Moshe Safdie's tropical airport complex
Can Moshe Safdie and Associates Project Jewel turn Singapore’s Changi Airport into a genuine tourist attraction?
In Singapore, contemporary architecture often comes with a healthy portion of greens, as the recently completed indoor and outdoor leisure development, Gardens by the Bay, shows.
Now, one of Canada’s most well-known architectural exports, Moshe Safdie, is adding to that with a biodome. However, while the Gardens by the Bay are literally on the waterfront, the Israeli-born architect’s efforts centre on Changi Airport.
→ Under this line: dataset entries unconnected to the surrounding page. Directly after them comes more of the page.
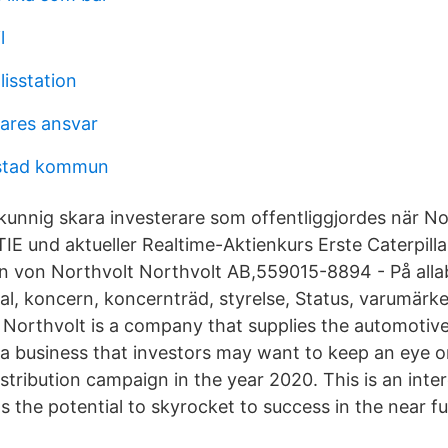
l
lisstation
ares ansvar
stad kommun
unnig skara investerare som offentliggjordes när N
und aktueller Realtime-Aktienkurs Erste Caterpill
en von Northvolt Northvolt AB,559015-8894 - På allab
ltal, koncern, koncernträd, styrelse, Status, varumär
 Northvolt is a company that supplies the automotive
s a business that investors may want to keep an eye on 
stribution campaign in the year 2020. This is an inte
 the potential to skyrocket to success in the near fu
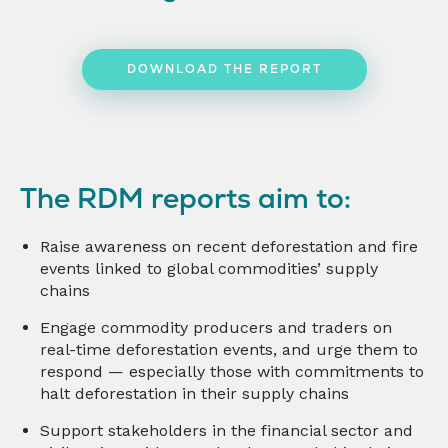
DOWNLOAD THE REPORT
The RDM reports aim to:
Raise awareness on recent deforestation and fire
events linked to global commodities’ supply
chains
Engage commodity producers and traders on
real-time deforestation events, and urge them to
respond — especially those with commitments to
halt deforestation in their supply chains
Support stakeholders in the financial sector and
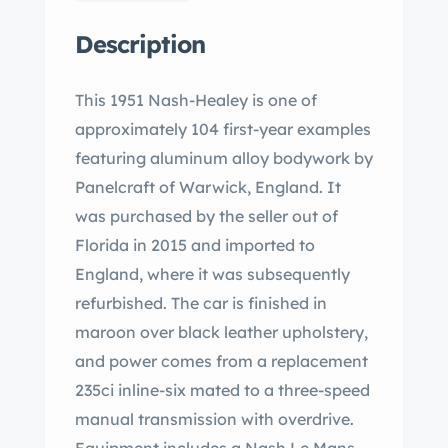
Description
This 1951 Nash-Healey is one of
approximately 104 first-year examples
featuring aluminum alloy bodywork by
Panelcraft of Warwick, England. It
was purchased by the seller out of
Florida in 2015 and imported to
England, where it was subsequently
refurbished. The car is finished in
maroon over black leather upholstery,
and power comes from a replacement
235ci inline-six mated to a three-speed
manual transmission with overdrive.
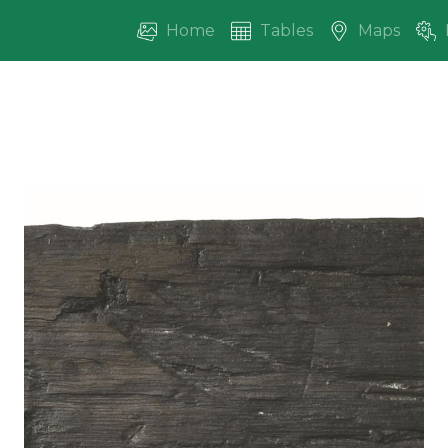
Home
Tables
Maps
vious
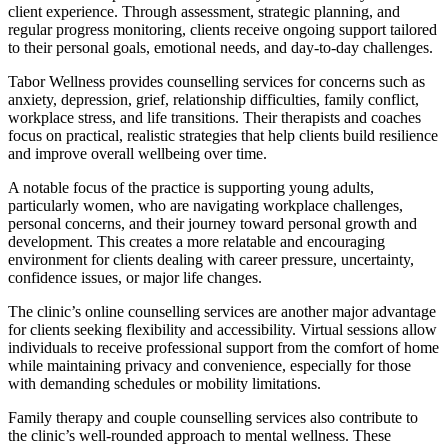
client experience. Through assessment, strategic planning, and
regular progress monitoring, clients receive ongoing support tailored
to their personal goals, emotional needs, and day-to-day challenges.
Tabor Wellness provides counselling services for concerns such as
anxiety, depression, grief, relationship difficulties, family conflict,
workplace stress, and life transitions. Their therapists and coaches
focus on practical, realistic strategies that help clients build resilience
and improve overall wellbeing over time.
A notable focus of the practice is supporting young adults,
particularly women, who are navigating workplace challenges,
personal concerns, and their journey toward personal growth and
development. This creates a more relatable and encouraging
environment for clients dealing with career pressure, uncertainty,
confidence issues, or major life changes.
The clinic’s online counselling services are another major advantage
for clients seeking flexibility and accessibility. Virtual sessions allow
individuals to receive professional support from the comfort of home
while maintaining privacy and convenience, especially for those
with demanding schedules or mobility limitations.
Family therapy and couple counselling services also contribute to
the clinic’s well-rounded approach to mental wellness. These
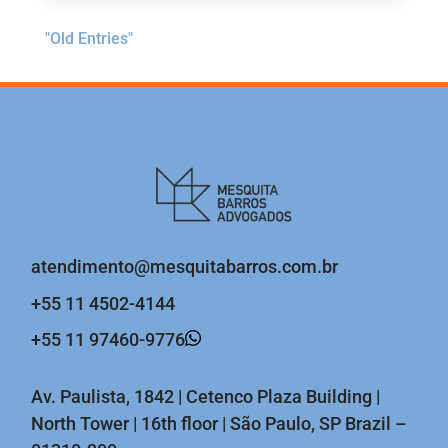
"Old Entries"
atendimento@mesquitabarros.com.br
+55 11 4502-4144
+55 11 97460-9776
Av. Paulista, 1842 | Cetenco Plaza Building |
North Tower | 16th floor | São Paulo, SP Brazil –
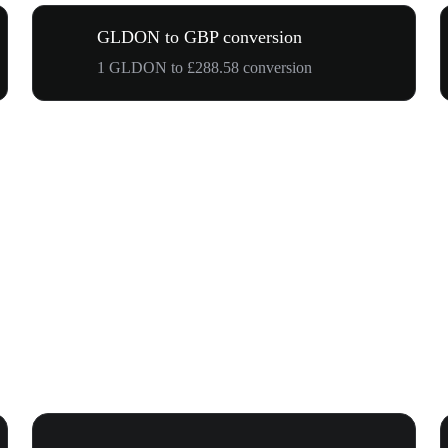
GLDON to GBP conversion
1 GLDON to £288.58 conversion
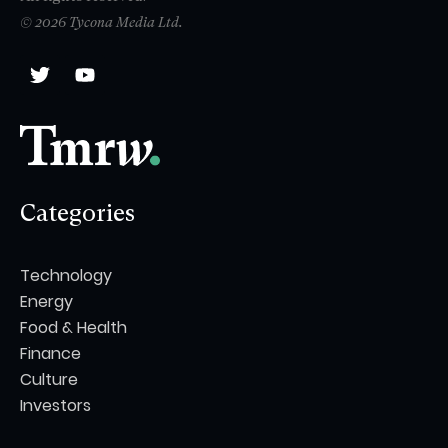
© 2026 Tycona Media Ltd.
Categories
Technology
Energy
Food & Health
Finance
Culture
Investors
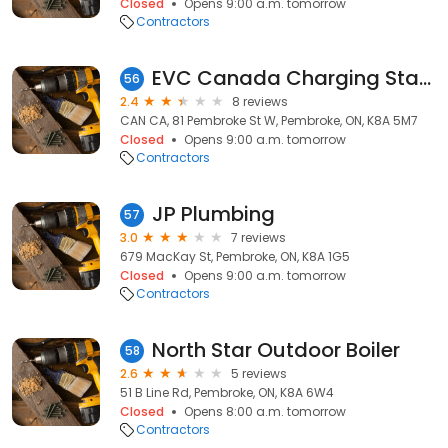
Closed
Opens 9:00 a.m. tomorrow
Contractors
EVC Canada Charging Station
56
2.4
8 reviews
CAN CA, 81 Pembroke St W, Pembroke, ON, K8A 5M7
Closed
Opens 9:00 a.m. tomorrow
Contractors
JP Plumbing
57
3.0
7 reviews
679 MacKay St, Pembroke, ON, K8A 1G5
Closed
Opens 9:00 a.m. tomorrow
Contractors
North Star Outdoor Boiler
58
2.6
5 reviews
51 B Line Rd, Pembroke, ON, K8A 6W4
Closed
Opens 8:00 a.m. tomorrow
Contractors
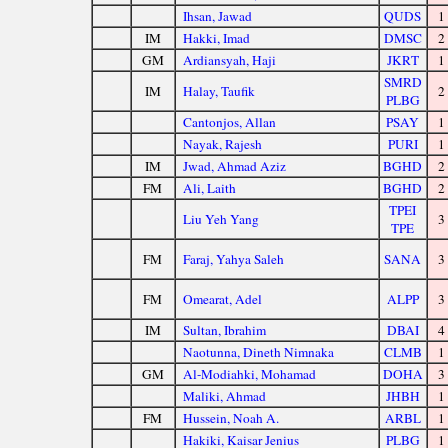
Ihsan, Jawad
QUDS
1
IM
Hakki, Imad
DMSC
2
GM
Ardiansyah, Haji
JKRT
1
SMRD
IM
Halay, Taufik
2
PLBG
Cantonjos, Allan
PSAY
1
Nayak, Rajesh
PURI
1
IM
Jwad, Ahmad Aziz
BGHD
2
FM
Ali, Laith
BGHD
2
TPEI
Liu Yeh Yang
3
TPE
FM
Faraj, Yahya Saleh
SANA
3
FM
Omearat, Adel
ALPP
3
IM
Sultan, Ibrahim
DBAI
4
Naotunna, Dineth Nimnaka
CLMB
1
GM
Al-Modiahki, Mohamad
DOHA
3
Maliki, Ahmad
JHBH
1
FM
Hussein, Noah A.
ARBL
1
Hakiki, Kaisar Jenius
PLBG
1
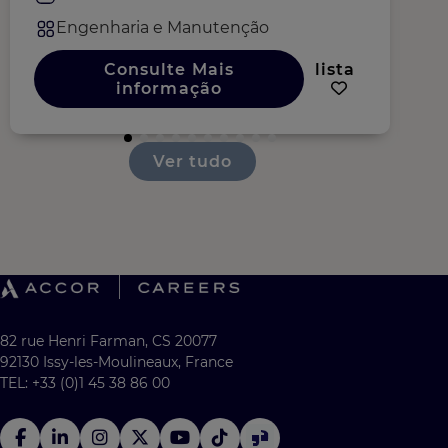
Engenharia e Manutenção
Consulte Mais
lista
informação
Ver tudo
82 rue Henri Farman, CS 20077
92130 Issy-les-Moulineaux, France
TEL: +33 (0)1 45 38 86 00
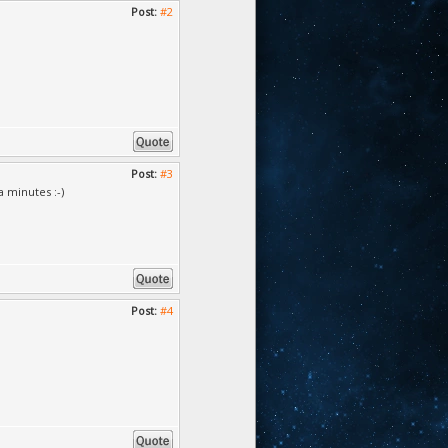
Post:
#2
Post:
#3
a minutes :-)
Post:
#4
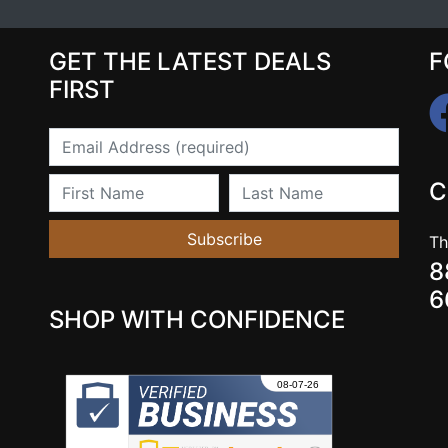
GET THE LATEST DEALS
F
FIRST
Email
First Name
Last Name
C
Subscribe
Th
8
6
SHOP WITH CONFIDENCE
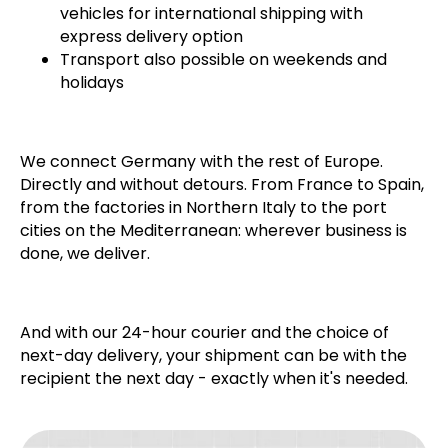
vehicles for international shipping with
express delivery option
Transport also possible on weekends and
holidays
We connect Germany with the rest of Europe.
Directly and without detours. From France to Spain,
from the factories in Northern Italy to the port
cities on the Mediterranean: wherever business is
done, we deliver.
And with our 24-hour courier and the choice of
next-day delivery, your shipment can be with the
recipient the next day - exactly when it's needed.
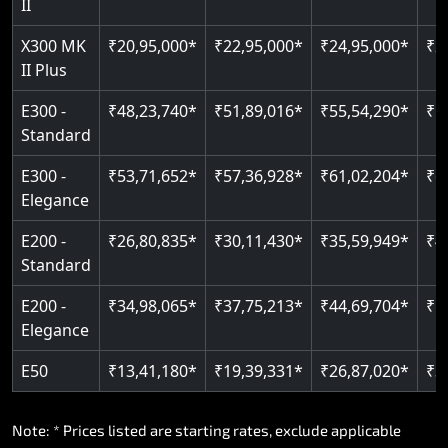
II
Read More
X300 MK
₹20,95,000*
₹22,95,000*
₹24,95,000*
₹2
II Plus
E300 -
₹48,23,740*
₹51,89,016*
₹55,54,290*
₹5
Standard
E300 -
₹53,71,652*
₹57,36,928*
₹61,02,204*
₹6
Elegance
E200 -
₹26,80,835*
₹30,11,430*
₹35,59,949*
₹4
Standard
E200 -
₹34,98,065*
₹37,75,213*
₹44,69,704*
₹5
Elegance
E50
₹13,41,180*
₹19,39,331*
₹26,87,020*
₹3
Note: * Prices listed are starting rates, exclude applicable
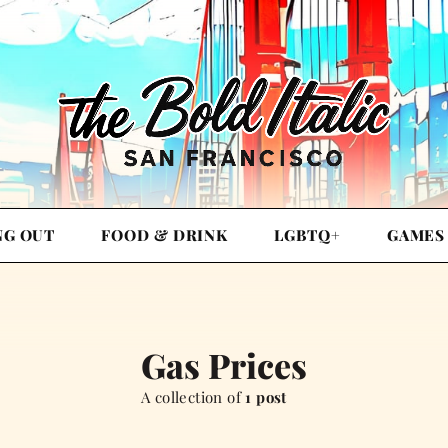
NG OUT
FOOD & DRINK
LGBTQ+
GAMES
Gas Prices
A collection of
1 post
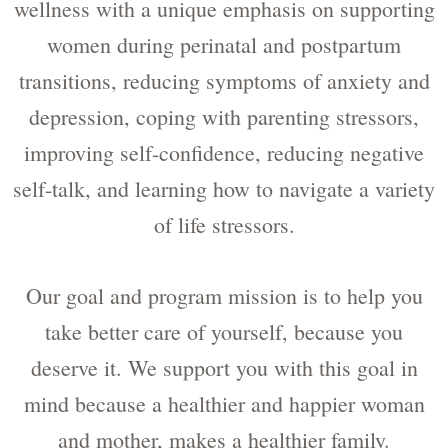
wellness with a unique emphasis on supporting
women during perinatal and postpartum
transitions, reducing symptoms of anxiety and
depression, coping with parenting stressors,
improving self-confidence, reducing negative
self-talk, and learning how to navigate a variety
of life stressors.
Our goal and program mission is to help you
take better care of yourself, because you
deserve it. We support you with this goal in
mind because a healthier and happier woman
and mother, makes a healthier family.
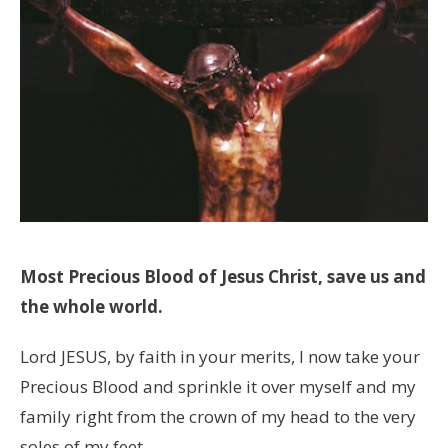
Most Precious Blood of Jesus Christ, save us and
the whole world.
Lord JESUS, by faith in your merits, I now take your
Precious Blood and sprinkle it over myself and my
family right from the crown of my head to the very
soles of my feet.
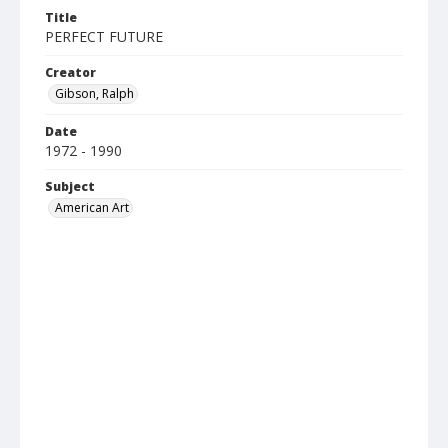
Title
PERFECT FUTURE
Creator
Gibson, Ralph
Date
1972 - 1990
Subject
American Art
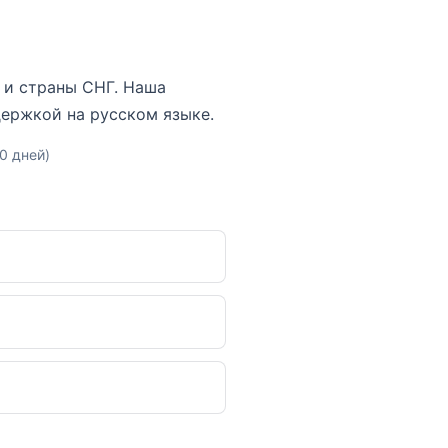
ну и страны СНГ. Наша
держкой на русском языке.
10 дней)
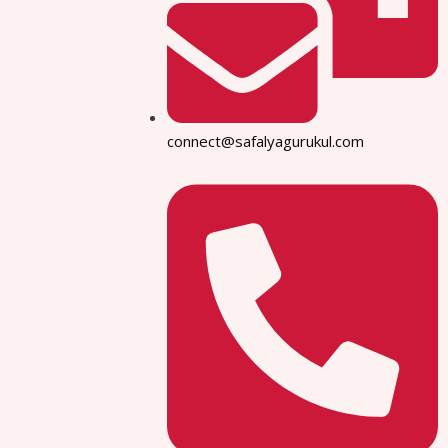
connect@safalyagurukul.com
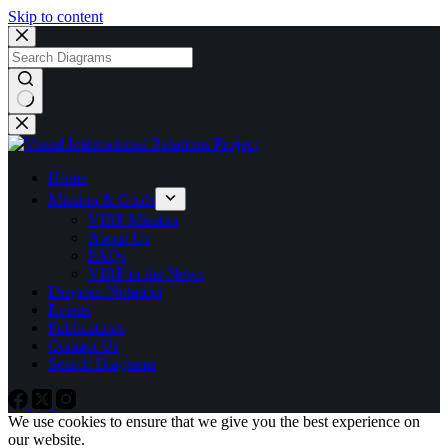
Skip to content
No
results
Home
Mission & Goals
VIRP Mission
About Us
FAQs
VIRP in the News
Diagram Notation
Events
Publications
Contact Us
Search Diagrams
We use cookies to ensure that we give you the best experience on
our website.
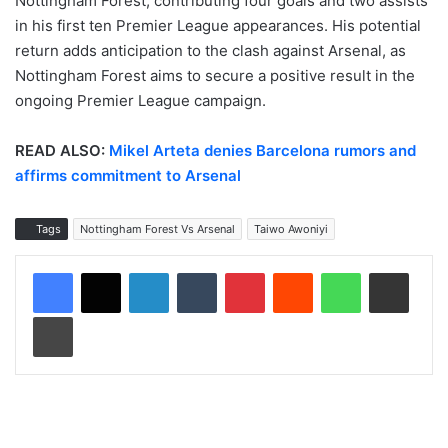
Nottingham Forest, contributing four goals and two assists
in his first ten Premier League appearances. His potential
return adds anticipation to the clash against Arsenal, as
Nottingham Forest aims to secure a positive result in the
ongoing Premier League campaign.
READ ALSO:
Mikel Arteta denies Barcelona rumors and
affirms commitment to Arsenal
Tags
Nottingham Forest Vs Arsenal
Taiwo Awoniyi
LinkedIn
Tumblr
Pinterest
Reddit
WhatsApp
Share via Email
Print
76-year-old Safdie, who made his name with his Habitat 67, a model community and housing development in Montreal, has designed Project Jewel. It’s a five-floor glass-and-steel retail and entertainment attraction, with garden foliage restricted to the top floor. Up here, the ceiling will dip in the centre, like a doughnut, and a waterfall will be directed through the hole in the roof. The dome will be accessed from the terminals via glazed walkways.
Lee Seow Hiang, Changi Airport Group’s CEO, sees Safdie’s scheme as appealing to international travellers and locals alike. “For tourists, we envisage Project Jewel to be a must-visit Singapore attraction, located strategically at the doorstep of one of the world’s busiest air hubs,” he says. “For Singaporeans, it will be an exciting world-class destination right here at home, where they can relax and enjoy with their loved ones, again and again.”
It all sounds rather spectacular, and will make an aesthetically pleasing change from the car park at Terminal One that it will be replacing. The plan is for the $1.5bn ‘jewel’ to be part of the airport’s current expansion plans, which focus on a new Terminal Four by Singaporean firm SAA Architects for 2017.
This should give Changi – already the world’s fifth busiest airport – capacity for 85m passengers. In the meantime, fans of Safdie’s work can nip over to the three-towered Marina Bay Sands, which he completed in 2011.